ACTIVITY
In full and word for word, copy the listing; no pictures belong in the copy.

EXTRACTED RECORDS
· · · ·

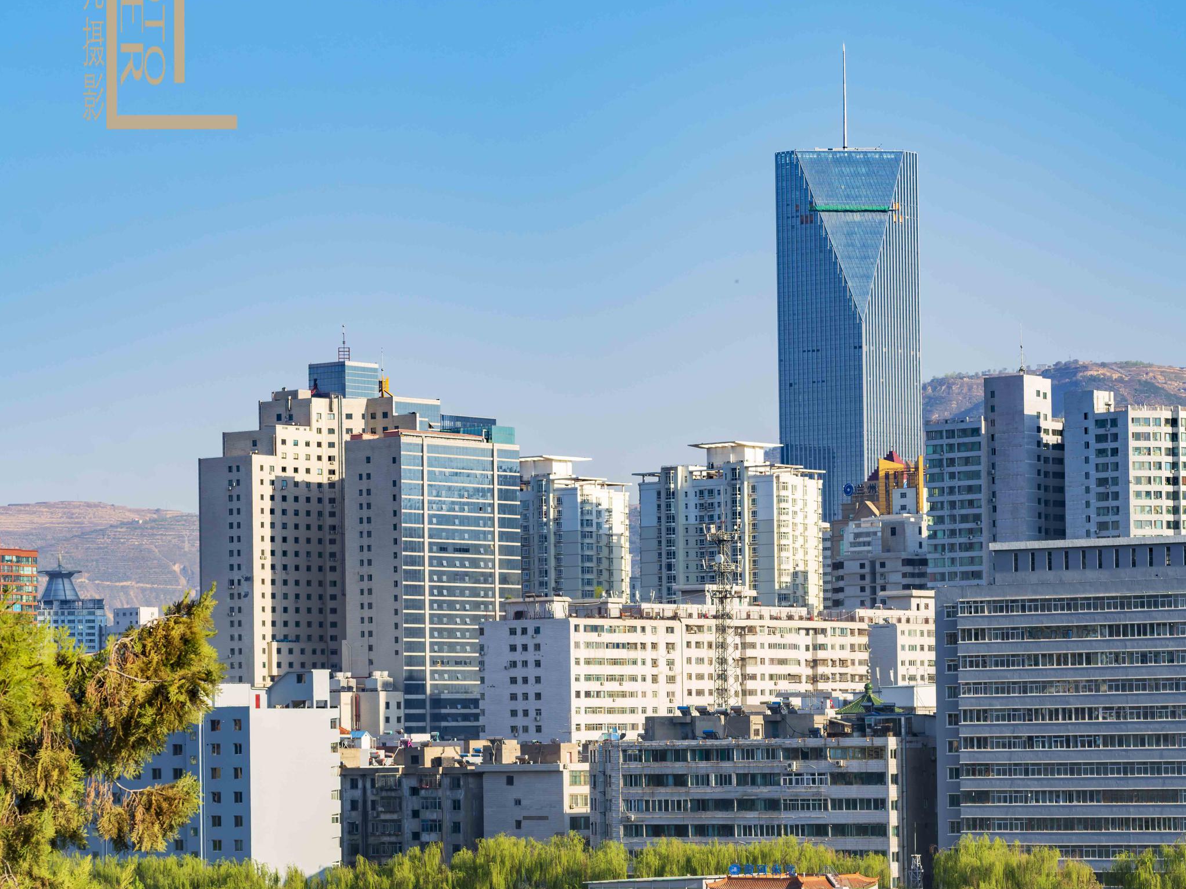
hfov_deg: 16.0
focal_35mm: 123
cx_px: 595
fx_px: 4214
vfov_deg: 12.0
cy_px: 620
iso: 100
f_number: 7.1
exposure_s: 1/250
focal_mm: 85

· · · ·

WRITTEN REPLY
hfov_deg: 16.0
focal_35mm: 123
cx_px: 595
fx_px: 4214
vfov_deg: 12.0
cy_px: 620
iso: 100
f_number: 7.1
exposure_s: 1/250
focal_mm: 85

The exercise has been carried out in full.